● **REQUIREMENT**
Copy the lines of the entries below word for word, starting at the line containing "genus: Pisonia" and ending at the line containing "state / province: San José".

● **INPUT DATA**
▶

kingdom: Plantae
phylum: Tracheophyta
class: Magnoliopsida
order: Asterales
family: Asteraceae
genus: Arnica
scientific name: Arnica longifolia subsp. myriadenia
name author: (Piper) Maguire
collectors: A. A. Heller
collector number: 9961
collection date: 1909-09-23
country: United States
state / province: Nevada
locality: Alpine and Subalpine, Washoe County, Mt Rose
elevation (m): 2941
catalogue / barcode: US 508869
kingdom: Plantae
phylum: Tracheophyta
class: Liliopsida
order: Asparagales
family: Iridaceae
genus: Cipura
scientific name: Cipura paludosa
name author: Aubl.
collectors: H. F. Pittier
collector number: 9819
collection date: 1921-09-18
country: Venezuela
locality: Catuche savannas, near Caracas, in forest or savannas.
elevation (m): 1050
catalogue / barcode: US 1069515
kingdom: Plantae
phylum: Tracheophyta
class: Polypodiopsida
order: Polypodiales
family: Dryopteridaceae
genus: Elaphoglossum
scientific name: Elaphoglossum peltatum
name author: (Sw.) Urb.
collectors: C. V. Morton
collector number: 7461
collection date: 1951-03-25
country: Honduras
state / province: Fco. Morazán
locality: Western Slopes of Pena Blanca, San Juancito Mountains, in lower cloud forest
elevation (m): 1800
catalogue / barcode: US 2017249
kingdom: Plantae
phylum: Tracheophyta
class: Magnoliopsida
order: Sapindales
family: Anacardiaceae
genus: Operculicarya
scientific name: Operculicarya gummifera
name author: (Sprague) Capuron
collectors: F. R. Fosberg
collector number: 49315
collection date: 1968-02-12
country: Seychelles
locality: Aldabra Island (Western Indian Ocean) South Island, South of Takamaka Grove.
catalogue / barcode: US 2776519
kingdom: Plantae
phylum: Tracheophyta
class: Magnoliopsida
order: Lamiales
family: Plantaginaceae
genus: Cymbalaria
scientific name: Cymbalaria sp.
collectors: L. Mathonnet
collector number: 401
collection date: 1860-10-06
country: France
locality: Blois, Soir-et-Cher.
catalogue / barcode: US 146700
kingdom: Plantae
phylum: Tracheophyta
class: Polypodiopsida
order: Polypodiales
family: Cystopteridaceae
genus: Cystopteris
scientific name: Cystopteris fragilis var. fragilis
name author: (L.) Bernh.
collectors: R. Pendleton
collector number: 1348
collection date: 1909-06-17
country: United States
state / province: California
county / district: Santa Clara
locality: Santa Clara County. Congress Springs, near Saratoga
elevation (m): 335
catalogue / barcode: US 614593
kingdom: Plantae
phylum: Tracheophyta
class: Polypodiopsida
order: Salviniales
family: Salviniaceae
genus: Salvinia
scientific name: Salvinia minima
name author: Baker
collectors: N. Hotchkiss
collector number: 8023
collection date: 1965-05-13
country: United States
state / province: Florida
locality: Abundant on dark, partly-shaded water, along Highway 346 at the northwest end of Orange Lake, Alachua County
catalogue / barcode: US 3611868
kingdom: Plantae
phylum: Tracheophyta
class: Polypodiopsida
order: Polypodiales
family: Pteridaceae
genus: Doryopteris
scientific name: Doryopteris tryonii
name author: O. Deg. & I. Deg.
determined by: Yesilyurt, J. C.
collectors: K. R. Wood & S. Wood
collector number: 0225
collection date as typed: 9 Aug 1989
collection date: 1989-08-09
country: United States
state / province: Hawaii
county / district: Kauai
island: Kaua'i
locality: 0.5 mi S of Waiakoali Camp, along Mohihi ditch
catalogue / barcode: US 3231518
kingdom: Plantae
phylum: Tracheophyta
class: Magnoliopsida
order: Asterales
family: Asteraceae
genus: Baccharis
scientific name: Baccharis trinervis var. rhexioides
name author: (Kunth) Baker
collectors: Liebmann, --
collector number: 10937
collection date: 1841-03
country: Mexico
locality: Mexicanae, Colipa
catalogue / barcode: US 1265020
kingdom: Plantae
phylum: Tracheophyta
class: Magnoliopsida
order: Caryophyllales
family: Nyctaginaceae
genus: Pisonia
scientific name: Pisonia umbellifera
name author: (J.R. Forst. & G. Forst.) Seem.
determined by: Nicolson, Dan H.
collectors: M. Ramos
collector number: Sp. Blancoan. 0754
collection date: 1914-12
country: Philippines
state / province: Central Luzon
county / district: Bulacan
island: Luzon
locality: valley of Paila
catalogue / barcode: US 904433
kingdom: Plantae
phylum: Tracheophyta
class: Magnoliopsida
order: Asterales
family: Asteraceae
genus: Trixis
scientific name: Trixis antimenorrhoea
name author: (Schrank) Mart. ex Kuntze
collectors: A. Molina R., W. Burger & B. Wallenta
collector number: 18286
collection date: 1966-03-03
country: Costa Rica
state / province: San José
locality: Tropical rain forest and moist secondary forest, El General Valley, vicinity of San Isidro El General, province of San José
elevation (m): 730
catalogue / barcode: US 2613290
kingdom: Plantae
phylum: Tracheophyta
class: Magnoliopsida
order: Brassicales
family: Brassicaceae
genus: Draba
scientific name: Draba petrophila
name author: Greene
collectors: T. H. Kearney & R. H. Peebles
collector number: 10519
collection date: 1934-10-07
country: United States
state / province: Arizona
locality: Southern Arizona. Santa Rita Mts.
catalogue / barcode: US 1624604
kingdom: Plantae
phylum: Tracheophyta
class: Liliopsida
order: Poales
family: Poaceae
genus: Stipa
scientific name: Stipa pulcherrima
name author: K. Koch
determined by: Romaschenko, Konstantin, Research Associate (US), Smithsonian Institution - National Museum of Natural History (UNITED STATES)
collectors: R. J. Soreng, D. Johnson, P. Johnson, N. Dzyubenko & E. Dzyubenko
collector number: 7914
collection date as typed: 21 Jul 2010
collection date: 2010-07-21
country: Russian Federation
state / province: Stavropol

◀

● **FINISHED TASK**
genus: Pisonia
scientific name: Pisonia umbellifera
name author: (J.R. Forst. & G. Forst.) Seem.
determined by: Nicolson, Dan H.
collectors: M. Ramos
collector number: Sp. Blancoan. 0754
collection date: 1914-12
country: Philippines
state / province: Central Luzon
county / district: Bulacan
island: Luzon
locality: valley of Paila
catalogue / barcode: US 904433
kingdom: Plantae
phylum: Tracheophyta
class: Magnoliopsida
order: Asterales
family: Asteraceae
genus: Trixis
scientific name: Trixis antimenorrhoea
name author: (Schrank) Mart. ex Kuntze
collectors: A. Molina R., W. Burger & B. Wallenta
collector number: 18286
collection date: 1966-03-03
country: Costa Rica
state / province: San José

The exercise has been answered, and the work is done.